I see that beginner traders are always confused about long and short, so I want to clearly explain how these two orders work and why they are important in trading.



Let's start with a real example. Suppose you see the news and learn that PEAR stocks are performing well this year. You think the stock price will go up. You decide to buy 100 shares at $350 each, paying $35,000. This is opening a long position because you expect the price to rise. When the price increases to $400, you sell and make a $5,000 profit. Buying low—selling high—that's it.

But if you think the opposite, for example, you hear that ORANGE company has problems. You believe the stock will fall. This is when you can use a short position. You borrow shares from a broker and sell them at $350, receiving $35,000. When the price drops to $300, you buy back at the lower price, spending $30,000, and close the position with a $5,000 profit. Same idea—sell high, buy back low—that's short selling.
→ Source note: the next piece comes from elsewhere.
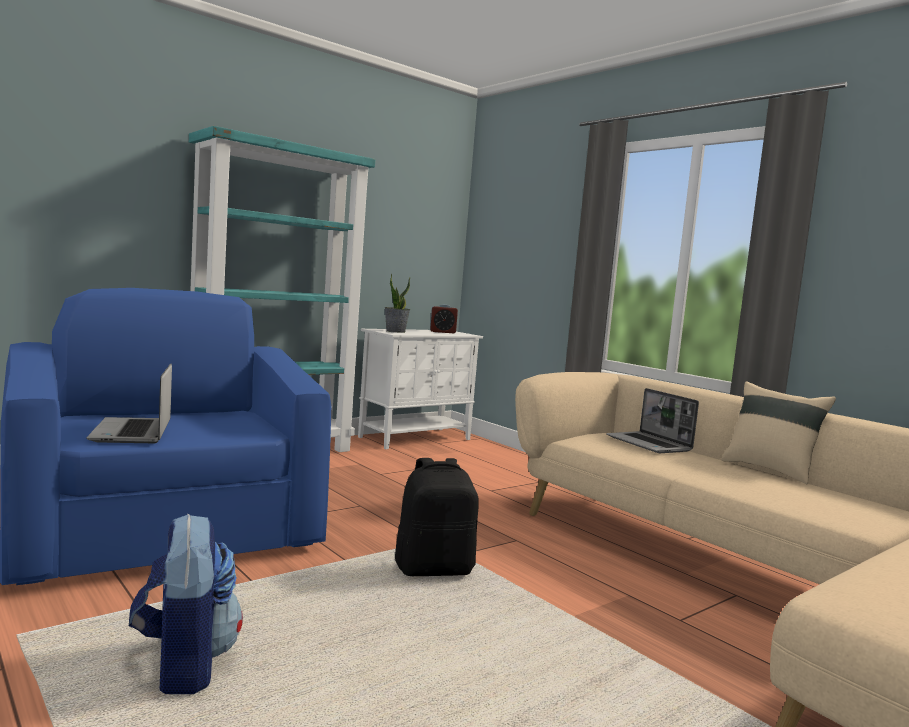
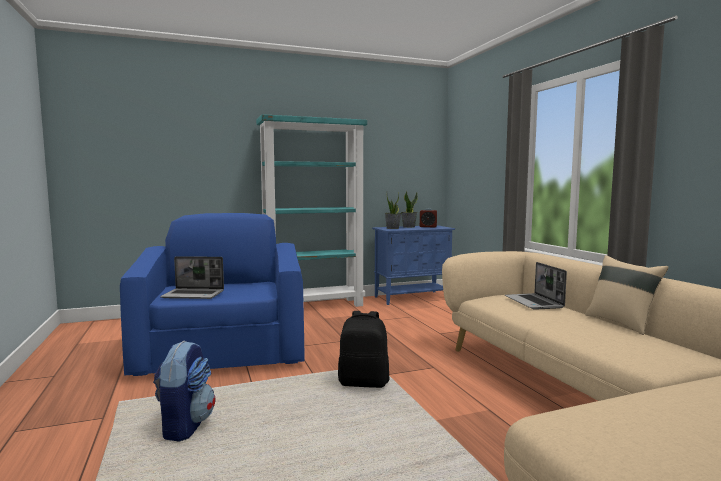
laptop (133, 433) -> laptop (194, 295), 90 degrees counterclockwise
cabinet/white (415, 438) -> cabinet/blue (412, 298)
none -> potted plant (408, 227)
The fundamental difference is that with a long position, you profit from rising prices, while with a short position, you profit from falling prices. Not all instruments allow short selling; only tools like CFDs, derivatives, or TFEX enable full long and short strategies.

Why is this important? Because if you understand long and short well, you don't have to wait for a bullish market to make profits. You can also profit from a bearish market. Using less capital and leverage, you can still aim for good returns. Just need to understand the risks clearly and manage your positions well.